Their findings reveal that a human-specific fusion gene marks a subpopulation of group 3/4 medulloblastoma cells characterized by molecular markers of the human-specific rhombic lip subventricular zone. Importantly, this HSG reduced cell death and promoted medulloblastoma growth when co-expressed with cMYC in the mouse cerebellum, whereas the corresponding Pan troglodytes protein did not induce tumors.

These results identify HSGs as markers of human-specific brain cancer cells and central players in medulloblastoma development. The discovery of the cancer-promoting activity of human-specific genes underscores their dual role: while driving evolutionary innovations, they also contribute to human disease susceptibility.

Chromosome 17p13 Deletion in Human Cerebellar Development and Group 4 Medulloblastoma Oncogenesis (C. Schmidt)
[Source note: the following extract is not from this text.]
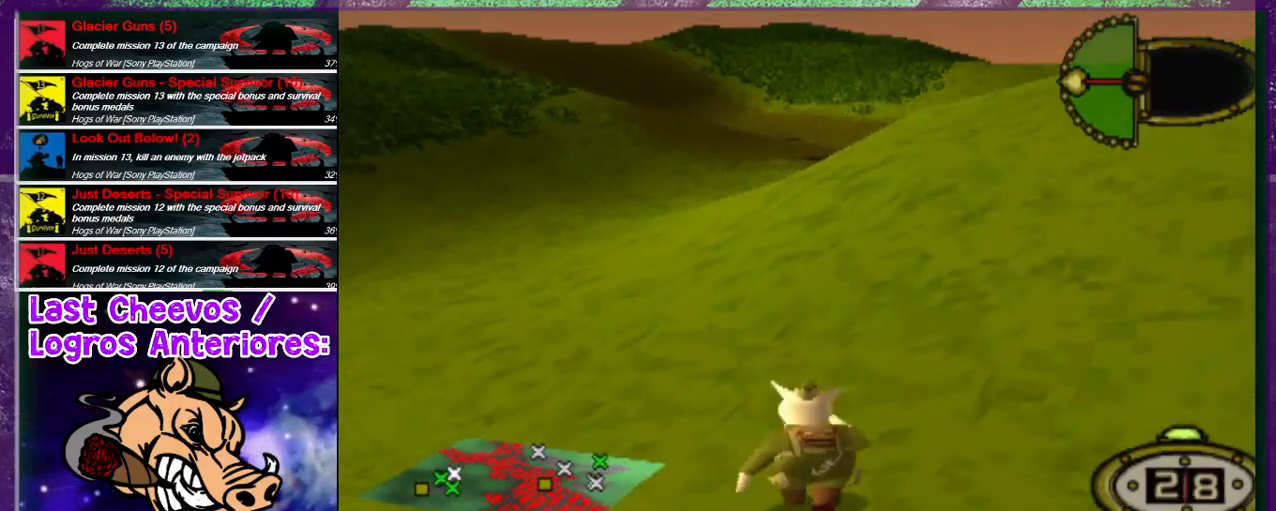
{"dt_ms": 500, "buttons": ["DPAD_UP", "DPAD_RIGHT"], "left_stick": "center", "right_stick": "center", "events": [[133, "DPAD_RIGHT", "up"], [267, "DPAD_RIGHT", "down"]]}
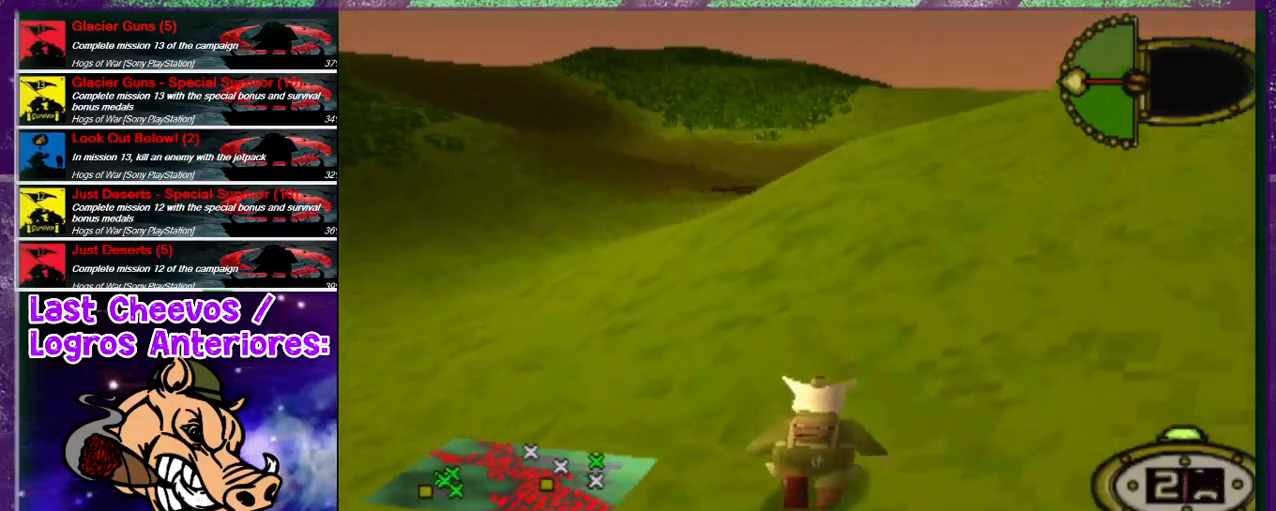
{"dt_ms": 500, "buttons": ["DPAD_UP", "DPAD_RIGHT"], "left_stick": "center", "right_stick": "center", "events": []}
The embryonic developing cerebellum is considered the origin of most pediatric hindbrain cancers, such as medulloblastoma [60]. The four subtypes of medulloblastoma arise from distinct cell types and during defined developmental windows of the immature cerebellum. To understand medulloblastoma etiology, it is necessary to uncover the consequences of genetic aberrations in vulnerable cell types during cerebellar development. Medulloblastoma subgroup group 4 (G4MB) frequently harbors haploinsufficiency of the chromosomal region 17p13 in about 63-75% of G4MB patients, and haploinsufficiency is associated with a worse prognosis. Previous studies have revealed several potential tumor suppressor genes located in the chromosomal region of interest, including TP53, that could play a role in medulloblastoma formation. However, it is still to be determined in what way heterozygous 17p13 chromosomal loss promotes tumorigenesis in cerebellar precursor cells and G4MB. Introducing large chromosomal deletions through genetic engineering is extremely difficult and has so far been unsuccessful. In order to study the role of 17p13 loss in medulloblastoma formation, Schmidt and colleagues are using patient-derived induced pluripotent stem cells (iPSCs) from Miller-Dieker (MDS) patients that harbor a heterozygous deletion of 17p13. They are currently characterizing the effect of 17q13 deletion in hindbrain development. MDS iPSCs can be successfully differentiated into neuroepithelial stem cells (NES), a neural stem cell population of the hindbrain. MDS NES cells show no aberrant levels of apoptosis or rates of proliferation compared to wildtype NES cells. They have also introduced forced expression of several potential G4MB oncogenes in the available MDS NES lines, such as PRDM6, MYCN and OTX2, and are currently studying their effect on tumor formation in vitro and in vivo. Furthermore, they are growing human cerebellar organoids from wildtype and MDS iPSCs which allows them to study human cerebellar development as a whole and under 17q13 deletion. Based on previous studies published on 17q13 deletion in the developing forebrain, they expect the chromosomal deletion to disrupt the equilibrium of proliferation and differentiation processes that are necessary during the development of the cerebellum. Their work will allow us to understand the consequences of chromosomal deletions for the developing cerebellum and G4MB formation.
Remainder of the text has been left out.